# About this task
Make an exact copy of all the records, one that contains none of the pictures.

****************

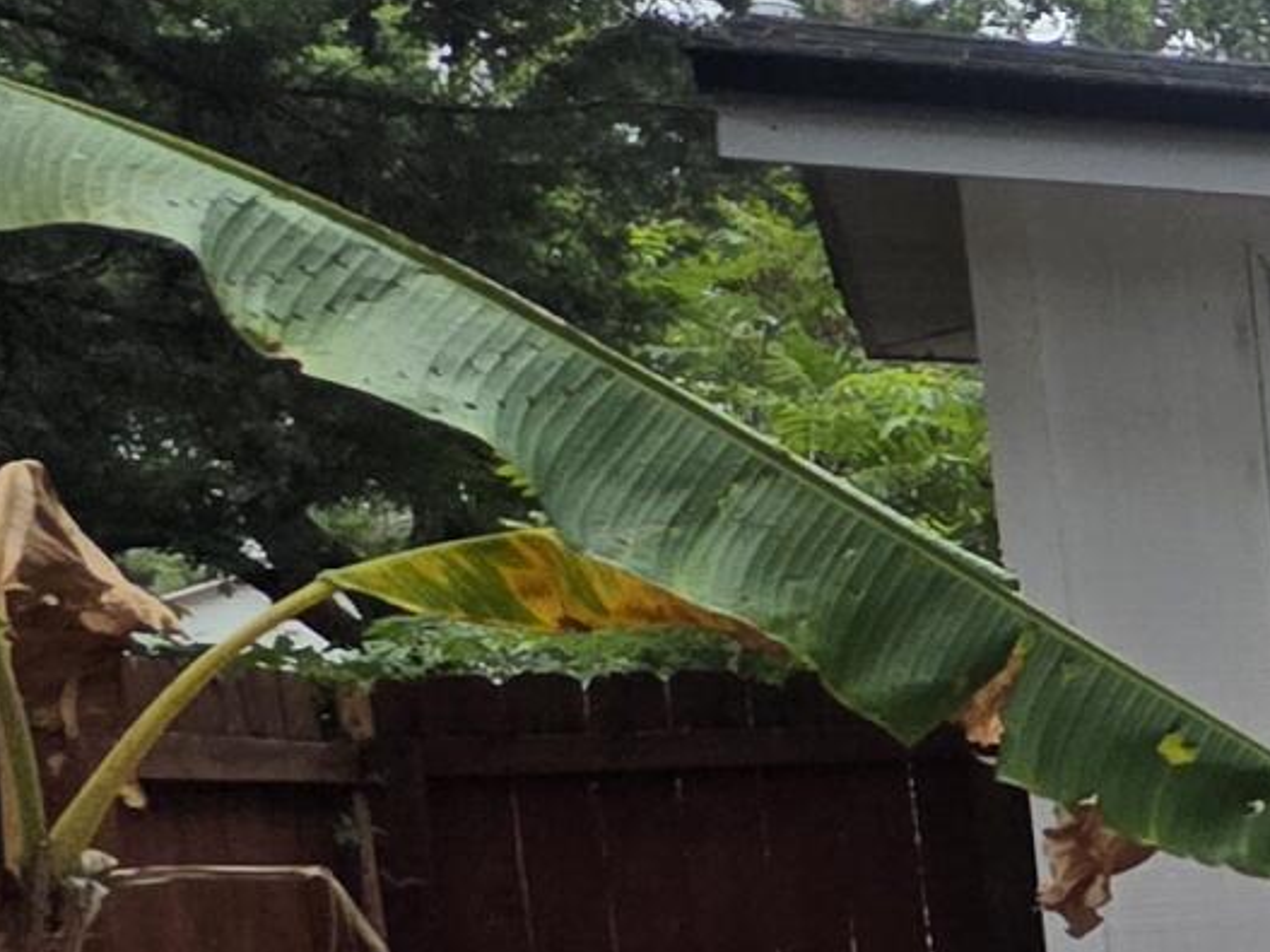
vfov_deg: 19.2
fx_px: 2714
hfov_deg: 13.4
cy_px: 1003
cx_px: 3369
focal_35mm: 74
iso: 40
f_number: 1.9
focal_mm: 2.2
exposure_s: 1/850
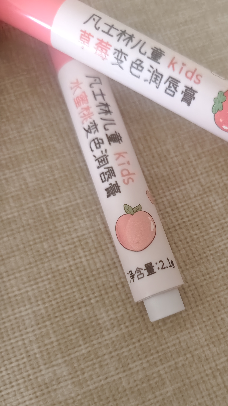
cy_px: 234
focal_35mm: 31
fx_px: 333
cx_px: 185
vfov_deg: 62.3
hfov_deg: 36.4
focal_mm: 5.56
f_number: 1.88
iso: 6376
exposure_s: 1/242
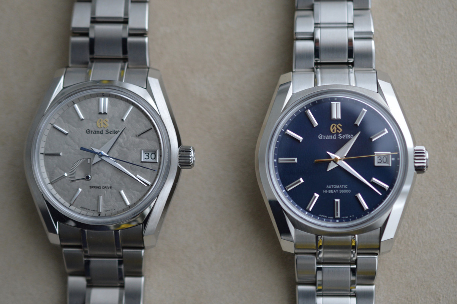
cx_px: 228
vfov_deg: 22.6
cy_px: 152
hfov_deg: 33.4
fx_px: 761
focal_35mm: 60
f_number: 3
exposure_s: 1/60
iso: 500
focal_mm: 40
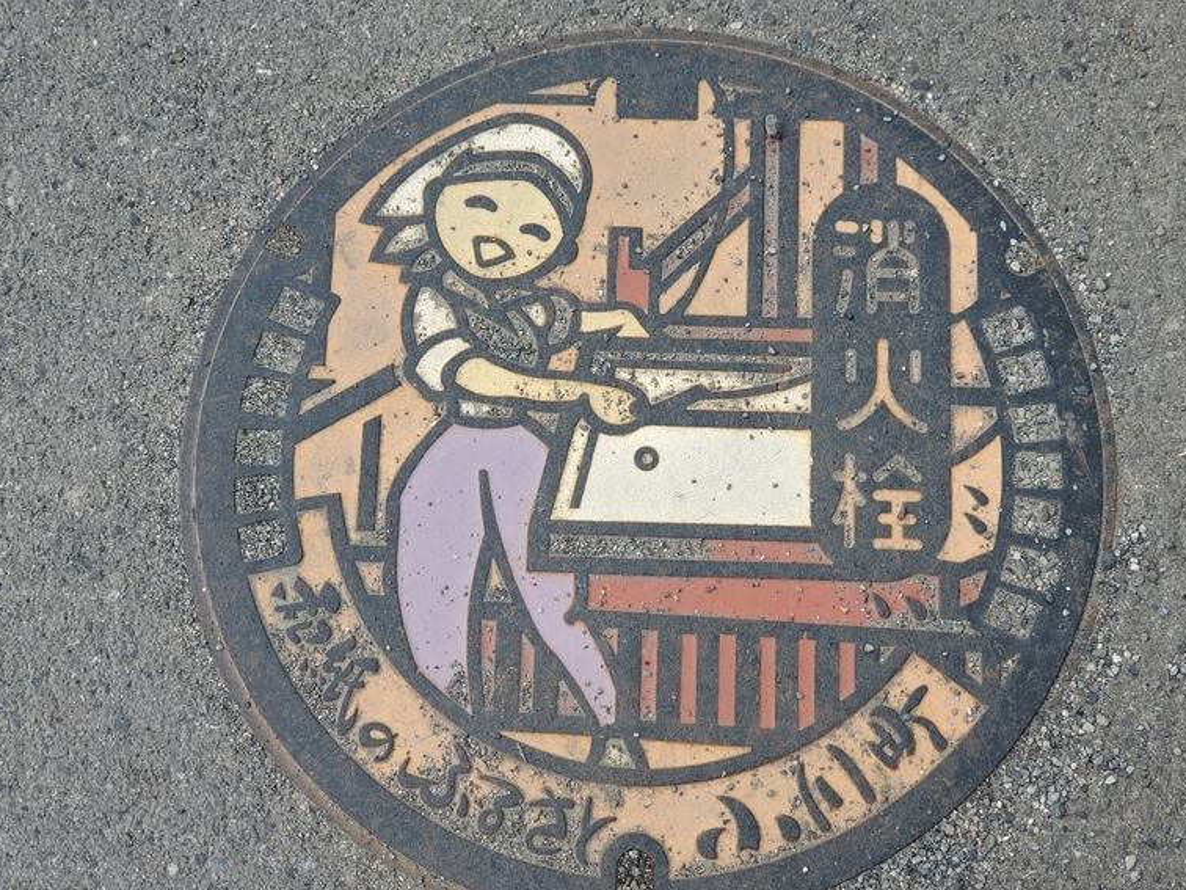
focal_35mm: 55
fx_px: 1884
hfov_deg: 34.9
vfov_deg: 26.6
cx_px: 618
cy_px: 469
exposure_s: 1/185
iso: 50
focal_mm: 6
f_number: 2.4
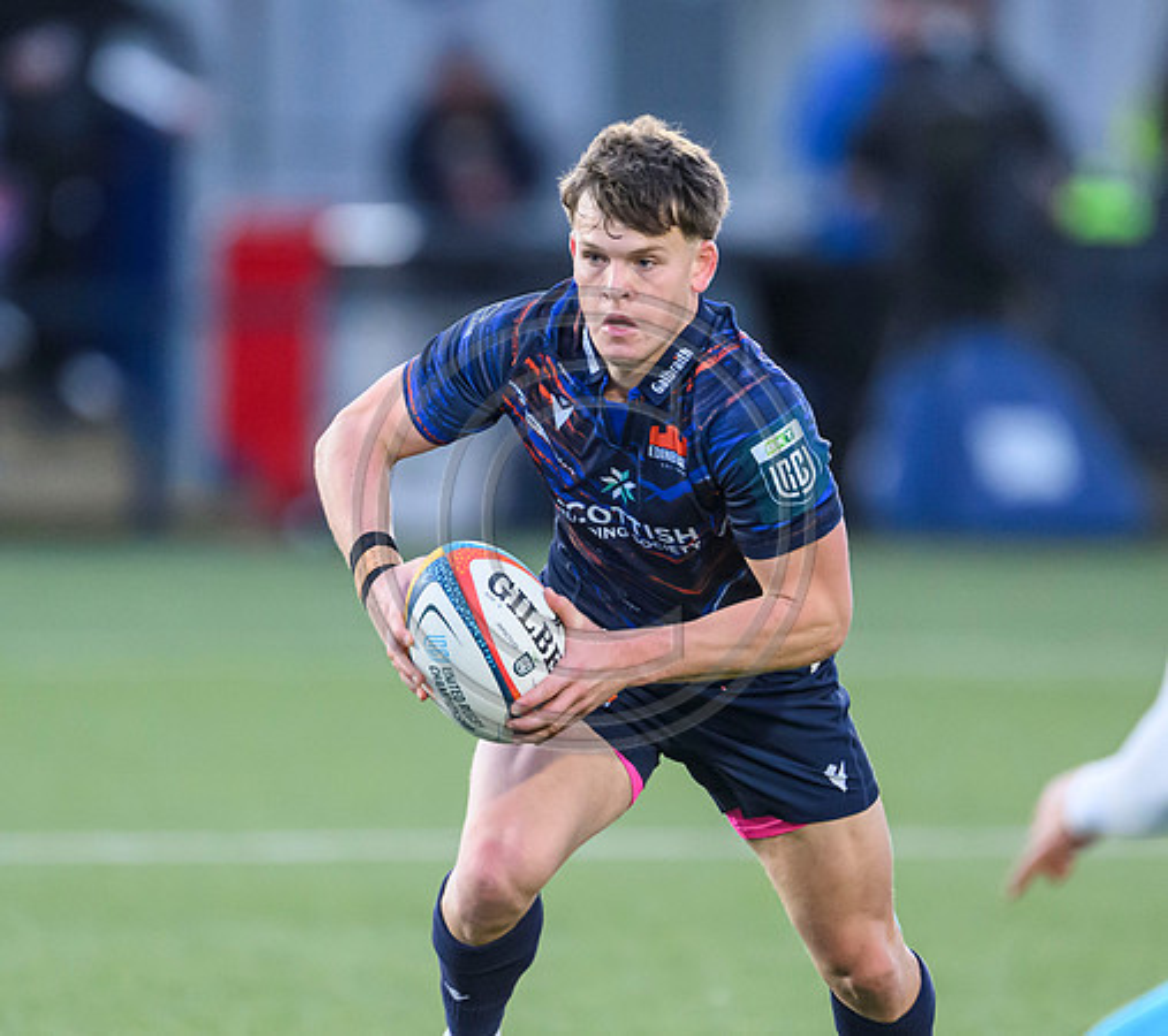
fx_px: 36854
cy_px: 545
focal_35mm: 1021
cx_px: 655
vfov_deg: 1.6
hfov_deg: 1.8
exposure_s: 1/1000
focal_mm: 560
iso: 5000
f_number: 4
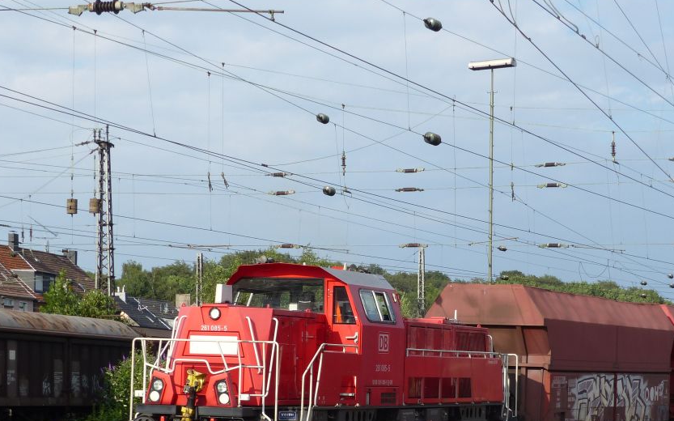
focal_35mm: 110
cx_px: 386
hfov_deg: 18.9
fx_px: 2020
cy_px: 342
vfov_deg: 11.8
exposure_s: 1/800
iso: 100
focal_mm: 13
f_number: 4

****************

# Solution below
vfov_deg: 19.2
fx_px: 2714
hfov_deg: 13.4
cy_px: 1003
cx_px: 3369
focal_35mm: 74
iso: 40
f_number: 1.9
focal_mm: 2.2
exposure_s: 1/850
cy_px: 234
focal_35mm: 31
fx_px: 333
cx_px: 185
vfov_deg: 62.3
hfov_deg: 36.4
focal_mm: 5.56
f_number: 1.88
iso: 6376
exposure_s: 1/242
cx_px: 228
vfov_deg: 22.6
cy_px: 152
hfov_deg: 33.4
fx_px: 761
focal_35mm: 60
f_number: 3
exposure_s: 1/60
iso: 500
focal_mm: 40
focal_35mm: 55
fx_px: 1884
hfov_deg: 34.9
vfov_deg: 26.6
cx_px: 618
cy_px: 469
exposure_s: 1/185
iso: 50
focal_mm: 6
f_number: 2.4
fx_px: 36854
cy_px: 545
focal_35mm: 1021
cx_px: 655
vfov_deg: 1.6
hfov_deg: 1.8
exposure_s: 1/1000
focal_mm: 560
iso: 5000
f_number: 4
focal_35mm: 110
cx_px: 386
hfov_deg: 18.9
fx_px: 2020
cy_px: 342
vfov_deg: 11.8
exposure_s: 1/800
iso: 100
focal_mm: 13
f_number: 4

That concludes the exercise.